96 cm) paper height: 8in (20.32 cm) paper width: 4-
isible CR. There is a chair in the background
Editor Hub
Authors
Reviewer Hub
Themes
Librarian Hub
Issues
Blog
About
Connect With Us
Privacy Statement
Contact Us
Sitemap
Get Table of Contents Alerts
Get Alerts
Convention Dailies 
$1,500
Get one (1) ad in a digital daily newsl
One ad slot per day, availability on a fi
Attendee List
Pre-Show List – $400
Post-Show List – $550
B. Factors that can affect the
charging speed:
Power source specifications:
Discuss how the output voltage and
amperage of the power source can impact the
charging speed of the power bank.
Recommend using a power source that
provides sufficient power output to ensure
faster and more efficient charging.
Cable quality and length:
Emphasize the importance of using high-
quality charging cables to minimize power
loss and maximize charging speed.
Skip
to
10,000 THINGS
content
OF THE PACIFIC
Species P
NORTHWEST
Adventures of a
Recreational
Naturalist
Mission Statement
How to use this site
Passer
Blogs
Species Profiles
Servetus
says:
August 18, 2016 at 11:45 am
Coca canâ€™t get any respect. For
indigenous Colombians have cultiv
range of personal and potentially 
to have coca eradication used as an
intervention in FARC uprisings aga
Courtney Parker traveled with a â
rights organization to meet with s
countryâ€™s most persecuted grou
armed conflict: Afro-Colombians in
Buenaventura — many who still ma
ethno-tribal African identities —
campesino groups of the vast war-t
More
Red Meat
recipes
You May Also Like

Task statement - Pick each line holding "source" out of the entries above and return it.

Task response -
Power source specifications:
amperage of the power source can impact the
Recommend using a power source that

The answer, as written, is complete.